MIDF Research expects the economy to expand 4.9 per cent this year. This would be driven by steady domestic demand amid a lower key interest rate, low inflationary pressure, stable job market and positive progress in
the construction sector.
The firm said the resumption of infrastructure projects, such as East Coast Rail Link, would restore investors’ confidence and trust in the market, translating into investment flows.
Nevertheless, it said economic growth this year would be influenced by internal and external factors such as the global slowdown and financial instability, threat of protectionism, volatility of commodity prices and labour market conditions.
The gross domestic product growth of 4.5 per cent in the first quarter had exceeded market expectations, it added.
On the Asian economy, OCBC economist Terence Wu said the macro outlook continued to be uninspiring as the United StatesChina trade conflict remained a potential flashpoint and might impinge on the macroeconomic readings further.
“The hope is for recovering China to act as an anchor of stability, and for growth to pick up sufficient momentum to filter down to the rest of the Asian economies. This scenario, however, is predicated on the trade tensions blowing over,” he said in a statement.

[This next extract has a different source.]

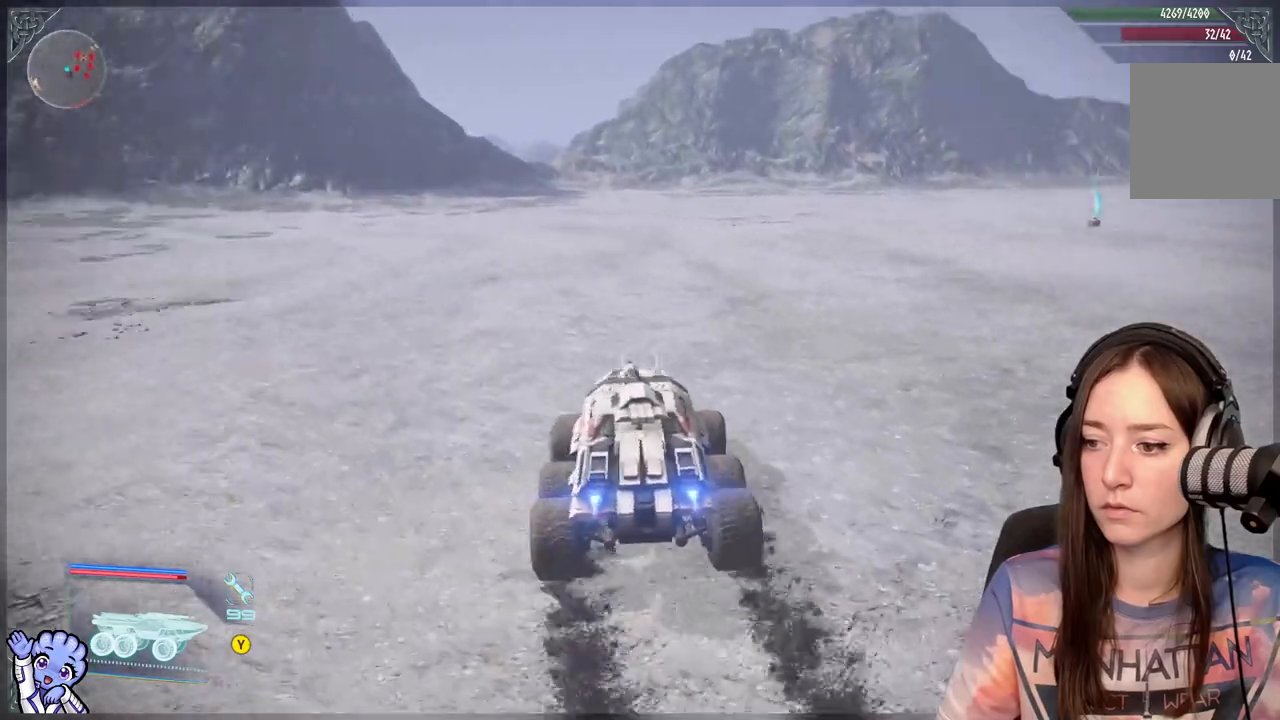
{"buttons": [], "left_stick": "up", "right_stick": "center", "events": [[267, "left_stick", "up"], [300, "L1", "up"], [300, "right_stick", "center"]]}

Wu said Asian central banks were now more open to rate cuts to support growth impetus.
Asian central banks may also be encouraged by the posture shift of the US Federal Reserve and other major central banks.
Nevertheless, OCBC expects the easing bias to be carefully calibrated so as to avoid undue concerns over the macro picture and prompt risks of capital outflows.
Given the spectre of a trade war and soft economic outlook, there might be few positives for Asian currencies as a whole, it added.